Time will tell whether it’s enough to spark the shift in perception, which could then pave the wave way for other brands in the portfolio to follow suit. Newton was reluctant to comment on whether the strategic shift is the start of something bigger, though did tie the investment to the brewer’s wider efforts to shift from a volume-led to a value-led one.
“When you look at all the changes happening in the marketplace then I think that mainstream [beer] brands haven’t really changed much in that time,” said Netwon, citing how people are going out less, and drinking less alcohol when they do, as the company’s “biggest challenges”.
It’s a problem stifling all the major brewers, with the 4% net revenue dip in Carlsberg’s latest quarterly results emblematic of the struggles it, and its competitors, face when trying to sell more beer.
“When you look at the newer or more premium brands that have different types of glassware and are doing interesting experiential activity then mainstream brands haven’t really evolved or moved on with the rest of the world. Carlsberg Export is a great vehicle for us to take a really bold step by trying to show that not all mainstream beers are the same,” he added.
Part of that plan rests with how the brand extends the premium message in its ads through to shops and pubs. Long a source of contention for many brewers, is the fact that their brands are shown as being quality beers in ads with high production values only to have that image ripped-up by aggressive discounting, and poor in-store creative in supermarkets.
Much more time and effort has gone into getting that balance right this time around. Whether it’s being more selective over what outlets the new Carlsberg Export fonts and glassware appear in or better promotional activity, Newton likens the shift to his marketers “living and breathing the brand rather than just being a marketing campaign”.
On the latter point, the brand is keen to retain the irreverent tone of recent ads as well as make gains in its digital efforts over the coming year. It’s too early to properly outline what the digital plans entail, though Netwon said mobile marketing in-store would be a main area of focus.
“We’re trying to attract a new generation of drinkers with what we’re doing with Carlsberg Export and digital is going to be key to that, particularly mobile.
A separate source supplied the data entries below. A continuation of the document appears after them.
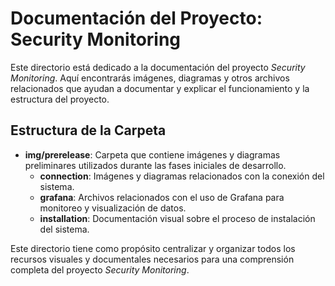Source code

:# Documentación del Proyecto: Security Monitoring

Este directorio está dedicado a la documentación del proyecto *Security Monitoring*. Aquí encontrarás imágenes, diagramas y otros archivos relacionados que ayudan a documentar y explicar el funcionamiento y la estructura del proyecto.

## Estructura de la Carpeta

- **img/prerelease**: Carpeta que contiene imágenes y diagramas preliminares utilizados durante las fases iniciales de desarrollo.
  - **connection**: Imágenes y diagramas relacionados con la conexión del sistema.
  - **grafana**: Archivos relacionados con el uso de Grafana para monitoreo y visualización de datos.
  - **installation**: Documentación visual sobre el proceso de instalación del sistema.

Este directorio tiene como propósito centralizar y organizar todos los recursos visuales y documentales necesarios para una comprensión completa del proyecto *Security Monitoring*.
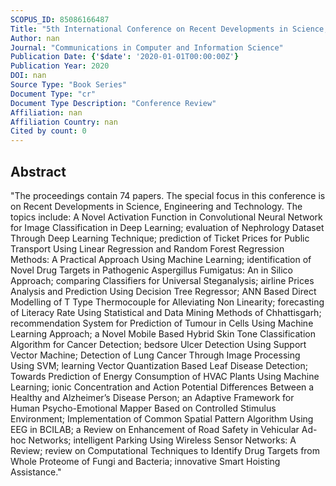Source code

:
 ```yaml
---
SCOPUS_ID: 85086166487
Title: "5th International Conference on Recent Developments in Science, Engineering and Technology, REDSET 2019"
Author: nan
Journal: "Communications in Computer and Information Science"
Publication Date: {'$date': '2020-01-01T00:00:00Z'}
Publication Year: 2020
DOI: nan
Source Type: "Book Series"
Document Type: "cr"
Document Type Description: "Conference Review"
Affiliation: nan
Affiliation Country: nan
Cited by count: 0
---
```


## Abstract
"The proceedings contain 74 papers. The special focus in this conference is on Recent Developments in Science, Engineering and Technology. The topics include: A Novel Activation Function in Convolutional Neural Network for Image Classification in Deep Learning; evaluation of Nephrology Dataset Through Deep Learning Technique; prediction of Ticket Prices for Public Transport Using Linear Regression and Random Forest Regression Methods: A Practical Approach Using Machine Learning; identification of Novel Drug Targets in Pathogenic Aspergillus Fumigatus: An in Silico Approach; comparing Classifiers for Universal Steganalysis; airline Prices Analysis and Prediction Using Decision Tree Regressor; ANN Based Direct Modelling of T Type Thermocouple for Alleviating Non Linearity; forecasting of Literacy Rate Using Statistical and Data Mining Methods of Chhattisgarh; recommendation System for Prediction of Tumour in Cells Using Machine Learning Approach; a Novel Mobile Based Hybrid Skin Tone Classification Algorithm for Cancer Detection; bedsore Ulcer Detection Using Support Vector Machine; Detection of Lung Cancer Through Image Processing Using SVM; learning Vector Quantization Based Leaf Disease Detection; Towards Prediction of Energy Consumption of HVAC Plants Using Machine Learning; ionic Concentration and Action Potential Differences Between a Healthy and Alzheimer’s Disease Person; an Adaptive Framework for Human Psycho-Emotional Mapper Based on Controlled Stimulus Environment; Implementation of Common Spatial Pattern Algorithm Using EEG in BCILAB; a Review on Enhancement of Road Safety in Vehicular Ad-hoc Networks; intelligent Parking Using Wireless Sensor Networks: A Review; review on Computational Techniques to Identify Drug Targets from Whole Proteome of Fungi and Bacteria; innovative Smart Hoisting Assistance."
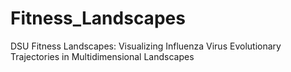 # Fitness_Landscapes
DSU Fitness Landscapes: Visualizing Influenza Virus Evolutionary Trajectories in Multidimensional Landscapes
We have some really interesting ideas around what we do digitally with some of our in-store activity," he added.
Whether Netwon can get Carlsberg Export’s Danish ties to chime with its ties to English football remains to be seen. Rather than state outright that the brewer would pull away from football altogether, he pointed to the commercial agreements it has with clubs such as Liverpool and the England team as reasons why it isn’t done with the sport just yet.
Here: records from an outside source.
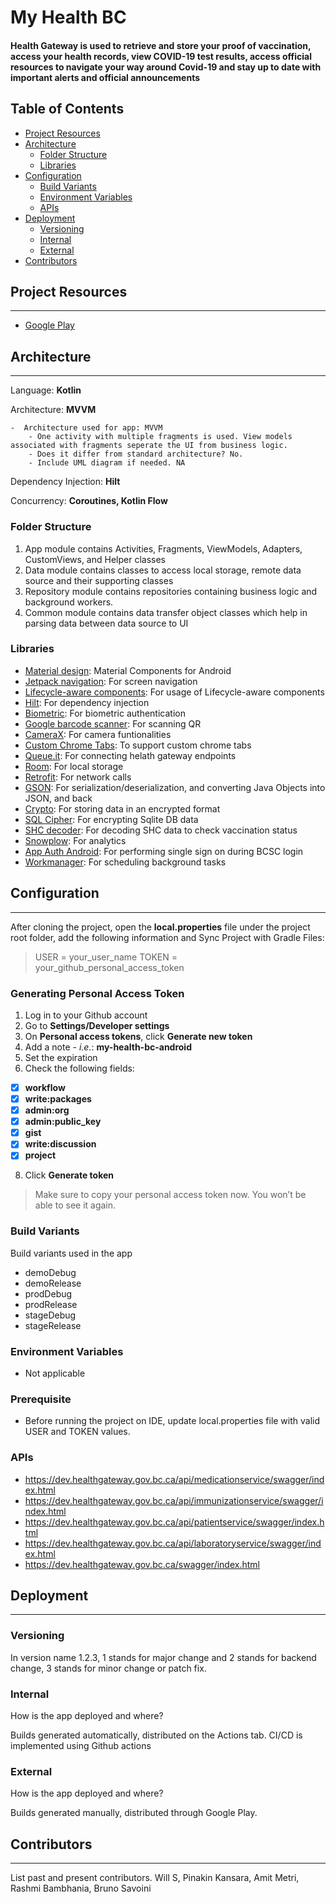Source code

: # My Health BC

#### Health Gateway is used to retrieve and store your proof of vaccination, access your health records, view COVID-19 test results, access official resources to navigate your way around Covid-19 and stay up to date with important alerts and official announcements

## Table of Contents

- [Project Resources](#project-resources)
- [Architecture](#architecture)
    - [Folder Structure](#folder-structure)
    - [Libraries](#libraries)
- [Configuration](#configuration)
    - [Build Variants](#build-variants)
    - [Environment Variables](#environment-variables)
    - [APIs](#apis)
- [Deployment](#deployment)
    - [Versioning](#versioning)
    - [Internal](#internal)
    - [External](#external)
- [Contributors](#contributors)

## Project Resources
---

- [Google Play](https://play.google.com/store/apps/details?id=ca.bc.gov.myhealth)

## Architecture
---

Language: __Kotlin__

Architecture: __MVVM__

    -  Architecture used for app: MVVM
        - One activity with multiple fragments is used. View models associated with fragments seperate the UI from business logic.
        - Does it differ from standard architecture? No.
        - Include UML diagram if needed. NA

Dependency Injection: __Hilt__

Concurrency: __Coroutines, Kotlin Flow__

### Folder Structure
1. App module contains Activities, Fragments, ViewModels, Adapters, CustomViews, and Helper classes
2. Data module contains classes to access local storage, remote data source and their supporting classes
3. Repository module contains repositories containing business logic and background workers.
4. Common module contains data transfer object classes which help in parsing data between data source to UI

### Libraries

- [Material design](https://material.io/develop/android/docs/getting-started): Material Components for Android
- [Jetpack navigation](https://developer.android.com/guide/navigation): For screen navigation
- [Lifecycle-aware components](https://developer.android.com/jetpack/androidx/releases/lifecycle): For usage of Lifecycle-aware components
- [Hilt](https://developer.android.com/training/dependency-injection/hilt-android): For dependency injection
- [Biometric](https://developer.android.com/jetpack/androidx/releases/biometric): For biometric authentication
- [Google barcode scanner](https://developers.google.com/ml-kit/vision/barcode-scanning/android): For scanning QR
- [CameraX](https://developer.android.com/jetpack/androidx/releases/camera): For camera funtionalities
- [Custom Chrome Tabs](https://developer.android.com/jetpack/androidx/releases/browser): To support custom chrome tabs
- [Queue.it](https://queue-it.com/developers/rest-api/): For connecting helath gateway endpoints
- [Room](https://developer.android.com/jetpack/androidx/releases/room): For local storage
- [Retrofit](https://square.github.io/retrofit/): For network calls
- [GSON](https://github.com/google/gson): For serialization/deserialization, and converting Java Objects into JSON, and back
- [Crypto](https://developer.android.com/jetpack/androidx/releases/security): For storing data in an encrypted format
- [SQL Cipher](https://www.zetetic.net/sqlcipher/sqlcipher-for-android/): For encrypting Sqlite DB data
- [SHC decoder](https://maven.pkg.github.com/FreshworksStudio/BCVAX-Android): For decoding SHC data to check vaccination status
- [Snowplow](https://docs.snowplowanalytics.com/docs/collecting-data/collecting-from-own-applications/mobile-trackers/previous-versions/android-tracker/): For analytics
- [App Auth Android](https://github.com/openid/AppAuth-Android): For performing single sign on during BCSC login
- [Workmanager](https://developer.android.com/topic/libraries/architecture/workmanager/basics): For scheduling background tasks

## Configuration
---
After cloning the project, open the **local.properties** file under the project root folder, add the following information and Sync Project with Gradle Files:
> USER = your_user_name
> TOKEN = your_github_personal_access_token

### Generating Personal Access Token
1. Log in to your Github account
2. Go to **Settings/Developer settings**
3. On **Personal access tokens**, click **Generate new token**
4. Add a note - *i.e.*: **my-health-bc-android**
5. Set the expiration
6. Check the following fields:
  - [x] **workflow**
  - [x] **write:packages**
  - [x] **admin:org**
  - [x] **admin:public_key**
  - [x] **gist**
  - [x] **write:discussion**
  - [x] **project**

8. Click **Generate token**

>Make sure to copy your personal access token now. You won’t be able to see it again.

### Build Variants

Build variants used in the app

- demoDebug
- demoRelease
- prodDebug
- prodRelease
- stageDebug
- stageRelease

### Environment Variables

- Not applicable

### Prerequisite

- Before running the project on IDE, update local.properties file with valid USER and TOKEN values.
### APIs

- https://dev.healthgateway.gov.bc.ca/api/medicationservice/swagger/index.html
- https://dev.healthgateway.gov.bc.ca/api/immunizationservice/swagger/index.html
- https://dev.healthgateway.gov.bc.ca/api/patientservice/swagger/index.html
- https://dev.healthgateway.gov.bc.ca/api/laboratoryservice/swagger/index.html
- https://dev.healthgateway.gov.bc.ca/swagger/index.html

## Deployment
---

### Versioning

In version name 1.2.3, 1 stands for major change and 2 stands for backend change, 3 stands for minor change or patch fix.

### Internal

How is the app deployed and where?

Builds generated automatically, distributed on the Actions tab. CI/CD is implemented using Github actions

### External

How is the app deployed and where?

Builds generated manually, distributed through Google Play.

## Contributors
---

List past and present contributors. Will S, Pinakin Kansara, Amit Metri, Rashmi Bambhania, Bruno Savoini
“We have lots of relationships with different football clubs and there’s no intention to change that,” he assured. “However, with Carlsberg Export what we’re trying to do is tap into those consumer trends that we’ve observed so that we can premium-ise the brand. When we talk to people about where they think Carlsberg is from people [they] either think its from the UK or they look at the hop leaf and think were from Ireland. They don’t know our roots are in Denmark."
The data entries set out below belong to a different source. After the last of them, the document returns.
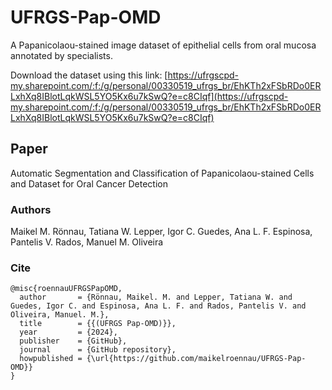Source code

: # UFRGS-Pap-OMD

A Papanicolaou-stained image dataset of epithelial cells from oral mucosa annotated by specialists.

Download the dataset using this link: [https://ufrgscpd-my.sharepoint.com/:f:/g/personal/00330519_ufrgs_br/EhKTh2xFSbRDo0ERLxhXq8IBlotLqkWSL5YO5Kx6u7kSwQ?e=c8CIqf](https://ufrgscpd-my.sharepoint.com/:f:/g/personal/00330519_ufrgs_br/EhKTh2xFSbRDo0ERLxhXq8IBlotLqkWSL5YO5Kx6u7kSwQ?e=c8CIqf)

## Paper

Automatic Segmentation and Classification of Papanicolaou-stained Cells and Dataset for Oral Cancer Detection

### Authors

Maikel M. Rönnau, Tatiana W. Lepper, Igor C. Guedes, Ana L. F. Espinosa, Pantelis V. Rados, Manuel M. Oliveira

### Cite

```
@misc{roennauUFRGSPapOMD,
  author       = {Rönnau, Maikel. M. and Lepper, Tatiana W. and Guedes, Igor C. and Espinosa, Ana L. F. and Rados, Pantelis V. and Oliveira, Manuel. M.},
  title        = {{(UFRGS Pap-OMD)}},
  year         = {2024},
  publisher    = {GitHub},
  journal      = {GitHub repository},
  howpublished = {\url{https://github.com/maikelroennau/UFRGS-Pap-OMD}}
}
```
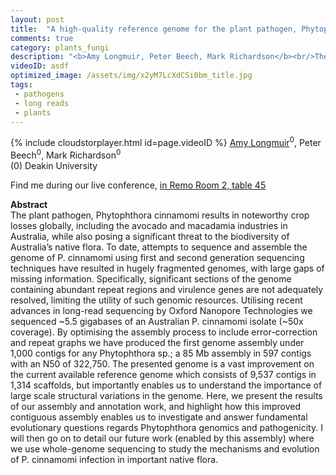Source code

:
 ```yaml
---
layout: post
title:  "A high-quality reference genome for the plant pathogen, Phytophthora cinnamomi"
comments: true
category: plants_fungi
description: "<b>Amy Longmuir, Peter Beech, Mark Richardson</b><br/>The plant pathogen, Phytophthora cinnamomi results..."
videoID: asdf
optimized_image: /assets/img/x2yM7LcXdCSi0bm_title.jpg
tags:
 - pathogens
 - long reads
 - plants
---
```

{% include cloudstorplayer.html id=page.videoID %}
<u>Amy Longmuir</u><sup>0</sup>, Peter Beech<sup>0</sup>, Mark Richardson<sup>0</sup><br/>
\(0\) Deakin University

Find me during our live conference, [in Remo Room 2, table 45](https://remo.co)

<b>Abstract</b><br/>
The plant pathogen, Phytophthora cinnamomi results in noteworthy crop losses globally, including the avocado and macadamia industries in Australia, while also posing a significant threat to the biodiversity of Australia’s native flora. To date, attempts to sequence and assemble the genome of P. cinnamomi using first and second generation sequencing techniques have resulted in hugely fragmented genomes, with large gaps of missing information. Specifically, significant sections of the genome containing abundant repeat regions and virulence genes are not adequately resolved, limiting the utility of such genomic resources. Utilising recent advances in long-read sequencing by Oxford Nanopore Technologies we sequenced ~5.5 gigabases of an Australian P. cinnamomi isolate \(~50x coverage\). By optimising the assembly process to include error-correction and repeat graphs we have produced the first genome assembly under 1,000 contigs for any Phytophthora sp.; a 85 Mb assembly in 597 contigs with an N50 of 322,750. The presented genome is a vast improvement on the current available reference genome which consists of 9,537 contigs in 1,314 scaffolds, but importantly enables us to understand the importance of large scale structural variations in the genome. Here, we present the results of our assembly and annotation work, and highlight how this improved contiguous assembly enables us to investigate and answer fundamental evolutionary questions regards Phytophthora genomics and pathogenicity. I will then go on to detail our future work \(enabled by this assembly\) where we use whole-genome sequencing to study the mechanisms and evolution of P. cinnamomi infection in important native flora.
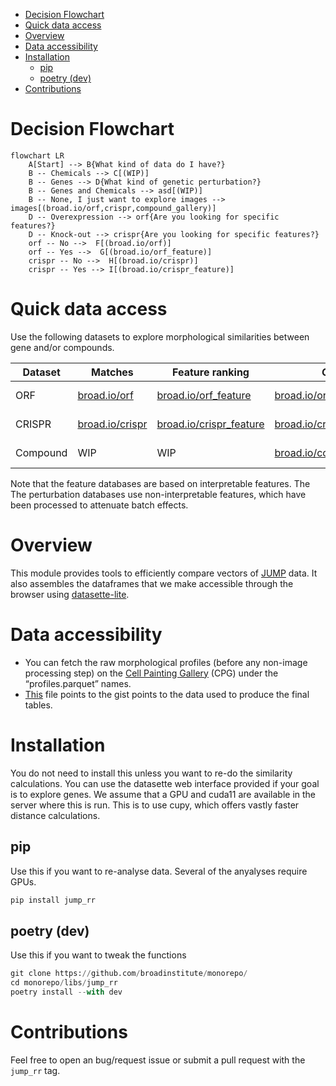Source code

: - [Decision Flowchart](#Decision%20Flowchart)
- [Quick data access](#Quick%20data%20access)
- [Overview](#Overview)
- [Data accessibility](#Data%20accessibility)
- [Installation](#Installation)
  - [pip](#pip)
  - [poetry (dev)](#poetry%20%28dev%29)
- [Contributions](#Contributions)



<a id="Decision%20Flowchart"></a>

# Decision Flowchart

```mermaid
flowchart LR
    A[Start] --> B{What kind of data do I have?}
    B -- Chemicals --> C[(WIP)]
    B -- Genes --> D{What kind of genetic perturbation?}
    B -- Genes and Chemicals --> asd[(WIP)]
    B -- None, I just want to explore images --> images[(broad.io/orf,crispr,compound_gallery)]
    D -- Overexpression --> orf{Are you looking for specific features?}
    D -- Knock-out --> crispr{Are you looking for specific features?}
    orf -- No -->  F[(broad.io/orf)]
    orf -- Yes -->  G[(broad.io/orf_feature)]
    crispr -- No -->  H[(broad.io/crispr)]
    crispr -- Yes --> I[(broad.io/crispr_feature)]
```


<a id="Quick%20data%20access"></a>

# Quick data access

Use the following datasets to explore morphological similarities between gene and/or compounds.

| Dataset  | Matches                                    | Feature ranking                                       | Gallery                                                         | Description         |
|-------- |------------------------------------------ |----------------------------------------------------- |--------------------------------------------------------------- |------------------- |
| ORF      | [broad.io/orf](https://broad.io/orf)       | [broad.io/orf\_feature](https://broad.io/orf_feature) | [broad.io/orf\_gallery](https://broad.io/orf_gallery)           | Gene overexpression |
| CRISPR   | [broad.io/crispr](https://broad.io/crispr) | [broad.io/crispr\_feature](https://broad.io/crispr)   | [broad.io/crispr\_gallery](https://broad.io/crispr_gallery)     | Gene knock-out      |
| Compound | WIP                                        | WIP                                                   | [broad.io/compound\_gallery](https://broad.io/compound_gallery) | Chemical compounds  |

Note that the feature databases are based on interpretable features. The The perturbation databases use non-interpretable features, which have been processed to attenuate batch effects.


<a id="Overview"></a>

# Overview

This module provides tools to efficiently compare vectors of [JUMP](https://jump-cellpainting.broadinstitute.org/) data. It also assembles the dataframes that we make accessible through the browser using [datasette-lite](https://github.com/simonw/datasette-lite).


<a id="Data%20accessibility"></a>

# Data accessibility

-   You can fetch the raw morphological profiles (before any non-image processing step) on the [Cell Painting Gallery](https://cellpainting-gallery.s3.amazonaws.com/index.html#cpg0016-jump-assembled/source_all/workspace/profiles) (CPG) under the &ldquo;profiles.parquet&rdquo; names.
-   [This](https://github.com/broadinstitute/monorepo/tree/452543be5f17a626a3964b8b90984a9502952a06/libs/jump_rr/tools/download_profiles.org) file points to the gist points to the data used to produce the final tables.


<a id="Installation"></a>

# Installation

You do not need to install this unless you want to re-do the similarity calculations. You can use the datasette web interface provided if your goal is to explore genes. We assume that a GPU and cuda11 are available in the server where this is run. This is to use cupy, which offers vastly faster distance calculations.


<a id="pip"></a>

## pip

Use this if you want to re-analyse data. Several of the anyalyses require GPUs.

```python
pip install jump_rr
```


<a id="poetry%20%28dev%29"></a>

## poetry (dev)

Use this if you want to tweak the functions

```python
git clone https://github.com/broadinstitute/monorepo/
cd monorepo/libs/jump_rr
poetry install --with dev
```


<a id="Contributions"></a>

# Contributions

Feel free to open an bug/request issue or submit a pull request with the `jump_rr` tag.
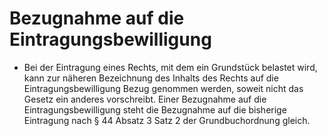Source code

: # Bezugnahme auf die Eintragungsbewilligung

- Bei der Eintragung eines Rechts, mit dem ein Grundstück belastet wird, kann zur näheren Bezeichnung des Inhalts des Rechts auf die Eintragungsbewilligung Bezug genommen werden, soweit nicht das Gesetz ein anderes vorschreibt. Einer Bezugnahme auf die Eintragungsbewilligung steht die Bezugnahme auf die bisherige Eintragung nach § 44 Absatz 3 Satz 2 der Grundbuchordnung gleich.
Carlsberg’s ties to UK football are very much trade-orientated, and while this comes with camera-facing assets there is little activation. If it were to pull out from football then it would likely be replaced by Carling, the official beer partner of the Premier League, which is currently limited due to Carlsberg’s deals with clubs.
If it is does extend to their trade deals, this will likely be filled by Carling, the official EPL beer partner, which is currently limited to an EPL licence due to the current Carlsberg trade restrictions.
Anthony Marcou, chief executive of sports marketing agency Sports Revolution, isn’t so sure Carslberg will turn its back on football.
“I’d be very surprised if they pull out all together,” he said. "I suspect this is related to their sponsorships of international tournaments, such as the Euros. These are very expensive and irregular, unlike Heineken and the [UEFA] Champions League, which is active throughout much of the year."
He added: "The irony is that football is still a passion of the millennials. What has changed is the way they engage and how they consume. Like everything else in the entertainment space, the way millennials now engage is through connected devices and over social media. The beer category, and Carlsberg in particular, has traditionally focused on traditional and predictable trade and retail promotions. The association with football is not the problem, but how they activate.”